TEXT UNDER STUDY ->
In May, Christopher Maxwell, 21, of Vacaville, Calif. had pleaded guilty to federal charges of conspiracy to intentionally cause damage to a protected computer and conspiracy to commit computer fraud. Maxwell and two unnamed juvenile co-conspirators had been accused of hijacking PCs for a large botnet, then installing money-making adware on the victimized computers. According to prosecutors, Maxwell and the others made more then $100,000 from the illegally-installed adware.
U.S. District Judge Marsha Pechman also sentenced Maxwell to three years of supervised release after his prison term is completed, and ordered that he pay $250,000 in restitution. The jail time, said Pechman, would serve as a "deterrence for all those youth out there who are squirreled away in their basements hacking."
At the sentencing, three witnesses testified that Maxwell's 2004-05 botnet attack damaged computers at a Seattle hospital, a California school district, and the Department of Defense.
Maxwell was the second American botnet controller, or "bot herder," to be sentenced. In May, another California man, 20-year-old Jeanson James Ancheta of Downey was sentenced to nearly six years in prison for hijacking more than 400,000 computers. Ancheta was also accused of making most of his ill-gotten gains by installing adware on infected computers.

Extracted data entries:

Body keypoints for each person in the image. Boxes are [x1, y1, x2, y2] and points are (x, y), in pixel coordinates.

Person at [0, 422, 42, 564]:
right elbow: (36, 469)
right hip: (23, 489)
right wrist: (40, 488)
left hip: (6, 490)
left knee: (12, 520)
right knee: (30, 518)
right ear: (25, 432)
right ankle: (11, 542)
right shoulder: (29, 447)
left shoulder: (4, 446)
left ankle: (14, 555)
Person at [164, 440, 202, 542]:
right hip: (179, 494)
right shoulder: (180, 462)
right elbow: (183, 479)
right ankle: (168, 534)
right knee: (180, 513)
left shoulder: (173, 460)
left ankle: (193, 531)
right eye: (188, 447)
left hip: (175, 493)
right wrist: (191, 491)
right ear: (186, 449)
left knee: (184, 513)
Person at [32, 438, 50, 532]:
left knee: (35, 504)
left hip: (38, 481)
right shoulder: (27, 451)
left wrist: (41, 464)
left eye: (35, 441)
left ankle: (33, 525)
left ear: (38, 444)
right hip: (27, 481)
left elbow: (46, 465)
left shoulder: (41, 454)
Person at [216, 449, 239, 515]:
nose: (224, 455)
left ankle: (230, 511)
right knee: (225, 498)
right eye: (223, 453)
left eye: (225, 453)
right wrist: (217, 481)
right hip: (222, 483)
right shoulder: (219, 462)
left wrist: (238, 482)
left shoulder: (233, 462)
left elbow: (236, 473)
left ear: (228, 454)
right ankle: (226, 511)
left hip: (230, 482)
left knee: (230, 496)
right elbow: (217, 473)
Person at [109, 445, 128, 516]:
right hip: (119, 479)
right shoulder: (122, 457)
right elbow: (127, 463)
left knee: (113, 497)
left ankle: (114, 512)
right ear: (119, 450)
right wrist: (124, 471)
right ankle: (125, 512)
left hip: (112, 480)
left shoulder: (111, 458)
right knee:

WHAT NEEDS TO BE DONE -> Return the full article above about Christopher Maxwell's botnet sentencing, word for word.

YOUR SOLUTION ->
In May, Christopher Maxwell, 21, of Vacaville, Calif. had pleaded guilty to federal charges of conspiracy to intentionally cause damage to a protected computer and conspiracy to commit computer fraud. Maxwell and two unnamed juvenile co-conspirators had been accused of hijacking PCs for a large botnet, then installing money-making adware on the victimized computers. According to prosecutors, Maxwell and the others made more then $100,000 from the illegally-installed adware.
U.S. District Judge Marsha Pechman also sentenced Maxwell to three years of supervised release after his prison term is completed, and ordered that he pay $250,000 in restitution. The jail time, said Pechman, would serve as a "deterrence for all those youth out there who are squirreled away in their basements hacking."
At the sentencing, three witnesses testified that Maxwell's 2004-05 botnet attack damaged computers at a Seattle hospital, a California school district, and the Department of Defense.
Maxwell was the second American botnet controller, or "bot herder," to be sentenced. In May, another California man, 20-year-old Jeanson James Ancheta of Downey was sentenced to nearly six years in prison for hijacking more than 400,000 computers. Ancheta was also accused of making most of his ill-gotten gains by installing adware on infected computers.